We see the impact of this in real-world care. It's tragic when you see somebody losing motor neurons. We should be able to offer them a treatment that stabilizes their motor neurons and gives them a better overall trajectory in their life. With SMA, the progression of the disease is relentless and degenerative, and that is something that we had many perspectives on how to best manage that experience for patients over time.

Ultimately it was supportive care, giving the best possible function and quality of life to somebody who was losing function over time.
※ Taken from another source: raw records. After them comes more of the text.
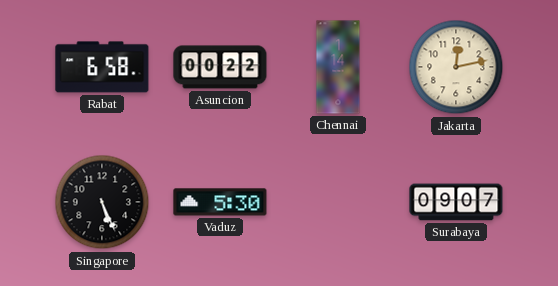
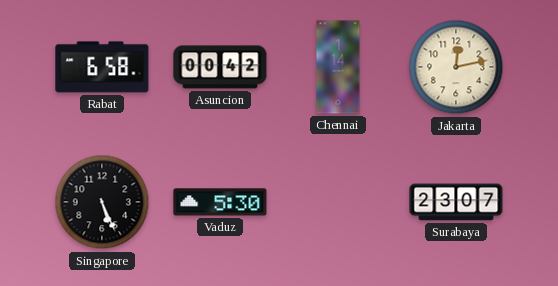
Asuncion: 00:22 -> 00:42
Surabaya: 09:07 -> 23:07
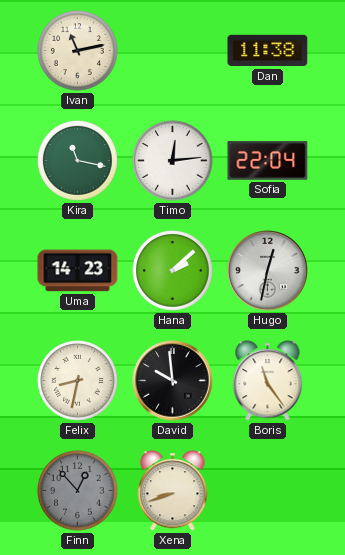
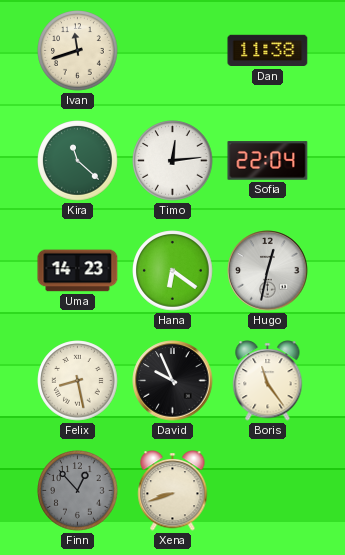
Ivan: 11:13 -> 11:42
Kira: 11:17 -> 11:22
Hana: 2:08 -> 6:21
Felix: 8:32 -> 8:28
David: 9:59 -> 9:56
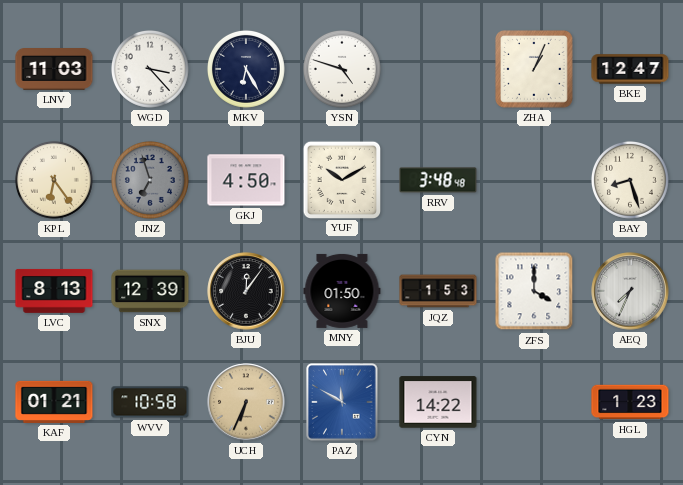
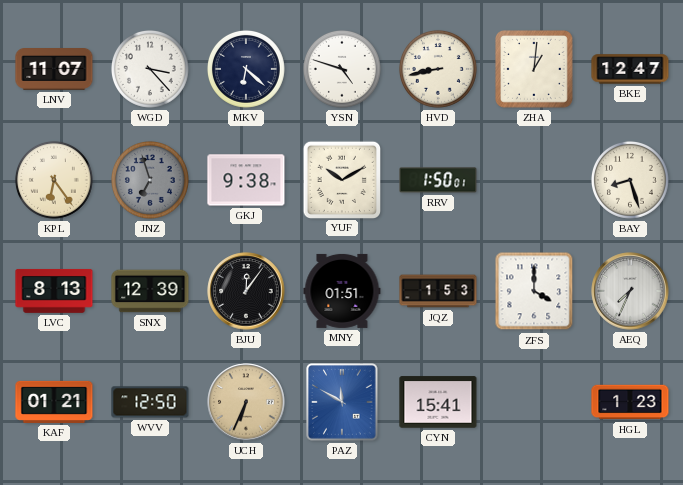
LNV: 11:03 -> 11:07
MKV: 6:25 -> 6:22
HVD: none -> 8:43
ZHA: 1:04 -> 1:01
GKJ: 4:50 -> 9:38
RRV: 3:48 -> 1:50
MNY: 01:50 -> 01:51
WVV: 10:58 -> 12:50
CYN: 14:22 -> 15:41
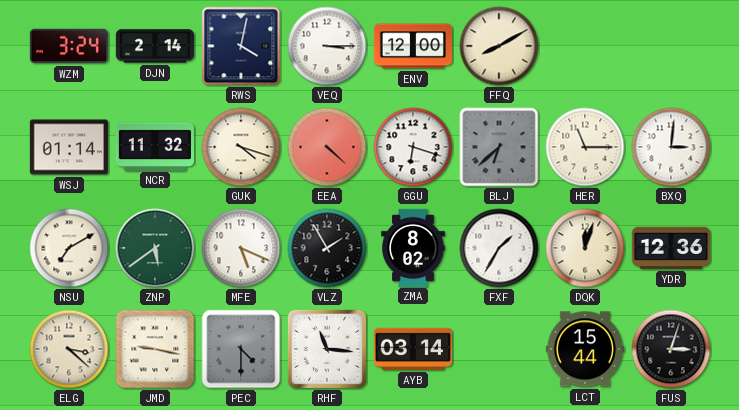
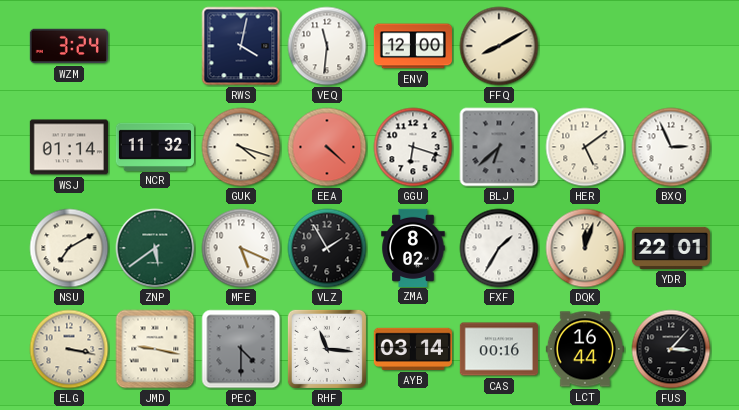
DJN: 2:14 -> none
VEQ: 3:15 -> 11:31
HER: 11:15 -> 5:09
BXQ: 3:01 -> 2:56
YDR: 12:36 -> 22:01
ELG: 3:22 -> 3:17
CAS: none -> 00:16
LCT: 15:44 -> 16:44
FUS: 3:03 -> 3:07
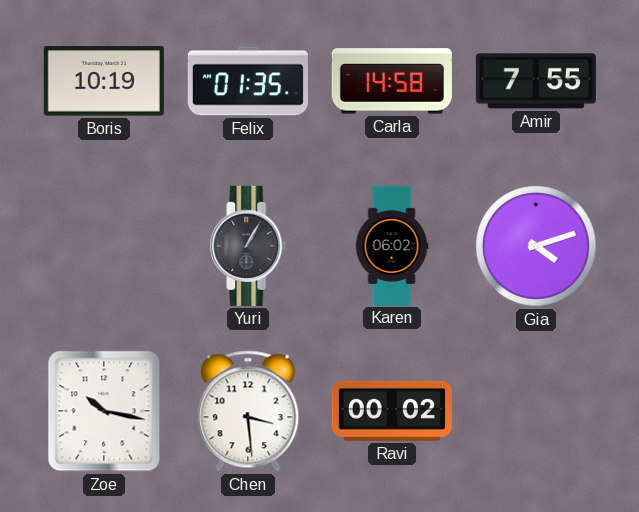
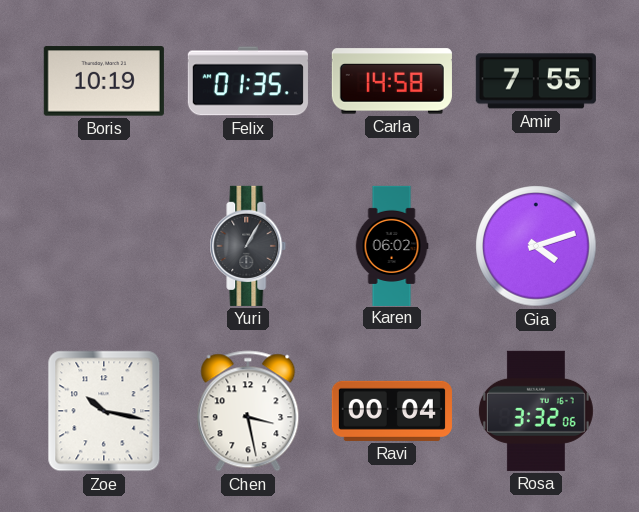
Chen: 3:29 -> 3:28
Ravi: 00:02 -> 00:04
Rosa: none -> 3:32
It is not possible around the world to give access to every available treatment to every person, and that's understandable because there are economic and other realities that need to be acknowledged relative to high-resource therapies and access to treatment. This disease is so heterogeneous that it doesn't mean the same thing for every person living with SMA. They are very different in their trajectories in which symptoms tend to arise relative to many factors, but especially their SMN2 copy number when patients are first diagnosed.

At the end of the day, we see the burden of not having treatment in increased need for supportive devices and increased dysfunction in terms of motor status for those who are walking but may be more prone to fall, have injuries, or need assistive devices for getting around. Patients affected earlier in life or who eventually lose ambulation and become full-time wheelchair users are sometimes never able to get to the point of walking and need more of that supportive help throughout their lives.

Then, if there's bulbar involvement, we have the needs for pressure support for respiration initially when sleeping and sometimes, during the day, for some individuals, even to the point of a tracheostomy, and the swallowing impairment leading to the need for a gastrostomy tube and formula feedings. There is a whole range of high-resource interventions that are required for some people living with SMA, and these can be either avoided or delayed if we are able to have access to disease-modifying therapy early and consistently.